# WHAT IS REQUIRED
Set out the records below, from their beginning up to and including the line containing "Transcribe the guitar", as a JSON list of strings, one string per line, with blank lines omitted. Leave the pictures out of the answer.

# WORKING DATA
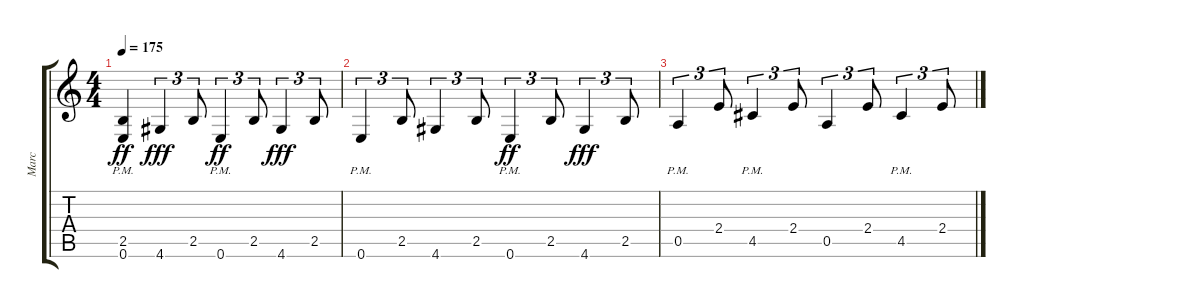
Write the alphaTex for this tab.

\track ("Marc" "Marc") {instrument overdrivenguitar}
\staff {score tabs}
\tuning (E4 B3 G3 D3 A2 E2) {hide}
\ts (4 4)
\tempo 175
\clef g2
\ks c
(2.5 0.6{pm}).4{dy ff} 4.6.4{tu (3 2) dy fff} 2.5.8{tu (3 2)} 0.6{pm}.4{tu (3 2) dy ff} 2.5.8{tu (3 2)} 4.6.4{tu (3 2) dy fff} 2.5.8{tu (3 2)} |
0.6{pm}.4{tu (3 2)} 2.5.8{tu (3 2)} 4.6.4{tu (3 2)} 2.5.8{tu (3 2)} 0.6{pm}.4{tu (3 2) dy ff} 2.5.8{tu (3 2)} 4.6.4{tu (3 2) dy fff} 2.5.8{tu (3 2)} |
0.5{pm}.4{tu (3 2)} 2.4.8{tu (3 2)} 4.5{pm}.4{tu (3 2)} 2.4.8{tu (3 2)} 0.5.4{tu (3 2)} 2.4.8{tu (3 2)} 4.5{pm}.4{tu (3 2)} 2.4.8{tu (3 2)}
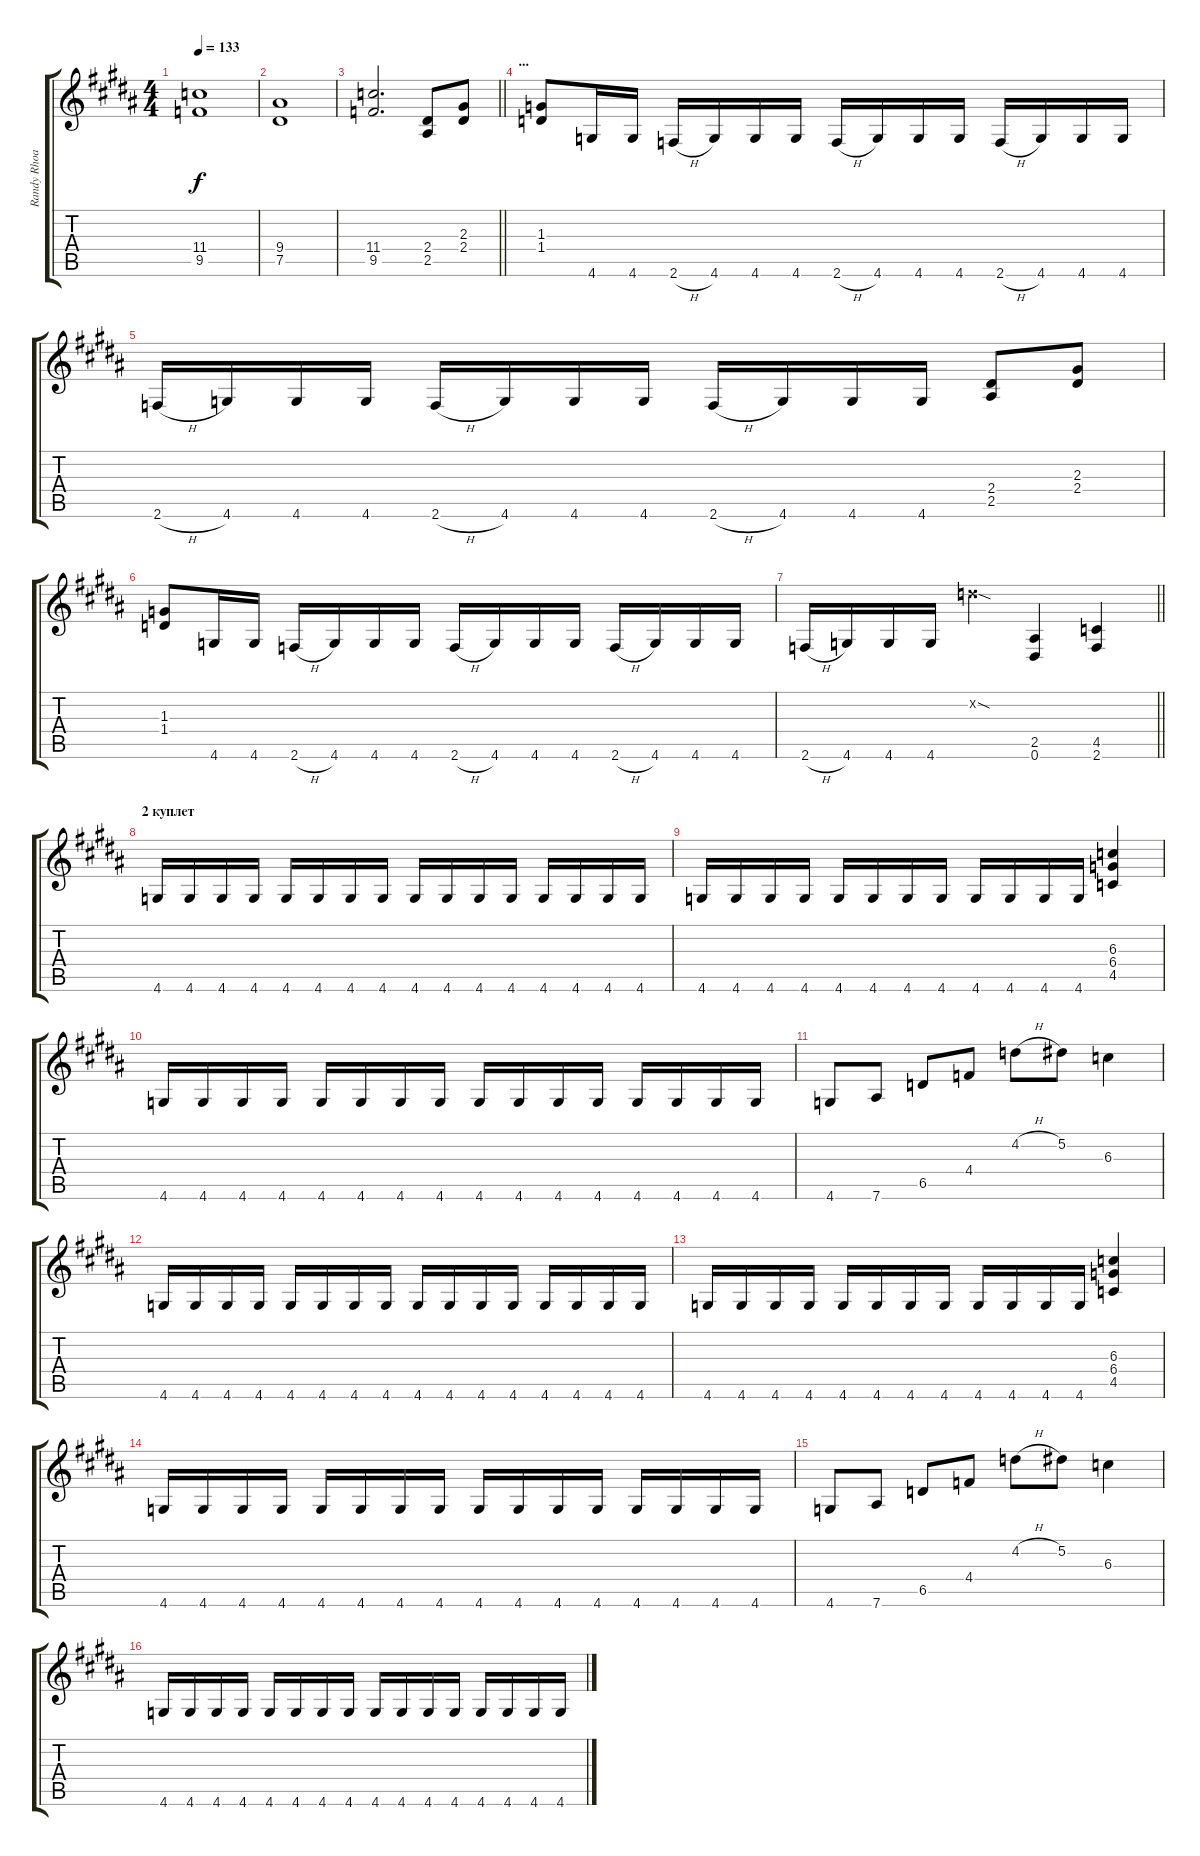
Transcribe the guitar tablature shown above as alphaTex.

\track ("Randy Rhoads" "Randy Rhoa") {instrument distortionguitar}
\staff {score tabs}
\tuning (Eb4 Bb3 Gb3 Db3 Ab2 Eb2) {hide}
\ts (4 4)
\tempo 133
\clef g2
\ks b
(11.4 9.5).1{dy f} |
(9.4 7.5).1 |
\barLineRight lightlight
(11.4 9.5).2{d} (2.4 2.5).8 (2.3 2.4).8 |
\section ("" "...")
(1.3 1.4).8 4.6.16 4.6.16 2.6{h}.16 4.6.16 4.6.16 4.6.16 2.6{h}.16 4.6.16 4.6.16 4.6.16 2.6{h}.16 4.6.16 4.6.16 4.6.16 |
2.6{h}.16 4.6.16 4.6.16 4.6.16 2.6{h}.16 4.6.16 4.6.16 4.6.16 2.6{h}.16 4.6.16 4.6.16 4.6.16 (2.4 2.5).8 (2.3 2.4).8 |
(1.3 1.4).8 4.6.16 4.6.16 2.6{h}.16 4.6.16 4.6.16 4.6.16 2.6{h}.16 4.6.16 4.6.16 4.6.16 2.6{h}.16 4.6.16 4.6.16 4.6.16 |
\barLineRight lightlight
2.6{h}.16 4.6.16 4.6.16 4.6.16 4.2{sod x}.4 (2.5 0.6).4 (4.5 2.6).4 |
\section ("" "2 куплет")
4.6.16 4.6.16 4.6.16 4.6.16 4.6.16 4.6.16 4.6.16 4.6.16 4.6.16 4.6.16 4.6.16 4.6.16 4.6.16 4.6.16 4.6.16 4.6.16 |
4.6.16 4.6.16 4.6.16 4.6.16 4.6.16 4.6.16 4.6.16 4.6.16 4.6.16 4.6.16 4.6.16 4.6.16 (6.3 6.4 4.5).4 |
4.6.16 4.6.16 4.6.16 4.6.16 4.6.16 4.6.16 4.6.16 4.6.16 4.6.16 4.6.16 4.6.16 4.6.16 4.6.16 4.6.16 4.6.16 4.6.16 |
4.6.8 7.6.8 6.5.8 4.4.8 4.2{h}.8 5.2.8 6.3.4 |
4.6.16 4.6.16 4.6.16 4.6.16 4.6.16 4.6.16 4.6.16 4.6.16 4.6.16 4.6.16 4.6.16 4.6.16 4.6.16 4.6.16 4.6.16 4.6.16 |
4.6.16 4.6.16 4.6.16 4.6.16 4.6.16 4.6.16 4.6.16 4.6.16 4.6.16 4.6.16 4.6.16 4.6.16 (6.3 6.4 4.5).4 |
4.6.16 4.6.16 4.6.16 4.6.16 4.6.16 4.6.16 4.6.16 4.6.16 4.6.16 4.6.16 4.6.16 4.6.16 4.6.16 4.6.16 4.6.16 4.6.16 |
4.6.8 7.6.8 6.5.8 4.4.8 4.2{h}.8 5.2.8 6.3.4 |
4.6.16 4.6.16 4.6.16 4.6.16 4.6.16 4.6.16 4.6.16 4.6.16 4.6.16 4.6.16 4.6.16 4.6.16 4.6.16 4.6.16 4.6.16 4.6.16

# EXERCISE OUTPUT
[
  "Write the alphaTex for this tab.",
  "\\track (\"Marc\" \"Marc\") {instrument overdrivenguitar}",
  "\\staff {score tabs}",
  "\\tuning (E4 B3 G3 D3 A2 E2) {hide}",
  "\\ts (4 4)",
  "\\tempo 175",
  "\\clef g2",
  "\\ks c",
  "(2.5 0.6{pm}).4{dy ff} 4.6.4{tu (3 2) dy fff} 2.5.8{tu (3 2)} 0.6{pm}.4{tu (3 2) dy ff} 2.5.8{tu (3 2)} 4.6.4{tu (3 2) dy fff} 2.5.8{tu (3 2)} |",
  "0.6{pm}.4{tu (3 2)} 2.5.8{tu (3 2)} 4.6.4{tu (3 2)} 2.5.8{tu (3 2)} 0.6{pm}.4{tu (3 2) dy ff} 2.5.8{tu (3 2)} 4.6.4{tu (3 2) dy fff} 2.5.8{tu (3 2)} |",
  "0.5{pm}.4{tu (3 2)} 2.4.8{tu (3 2)} 4.5{pm}.4{tu (3 2)} 2.4.8{tu (3 2)} 0.5.4{tu (3 2)} 2.4.8{tu (3 2)} 4.5{pm}.4{tu (3 2)} 2.4.8{tu (3 2)}",
  "Transcribe the guitar tablature shown above as alphaTex."
]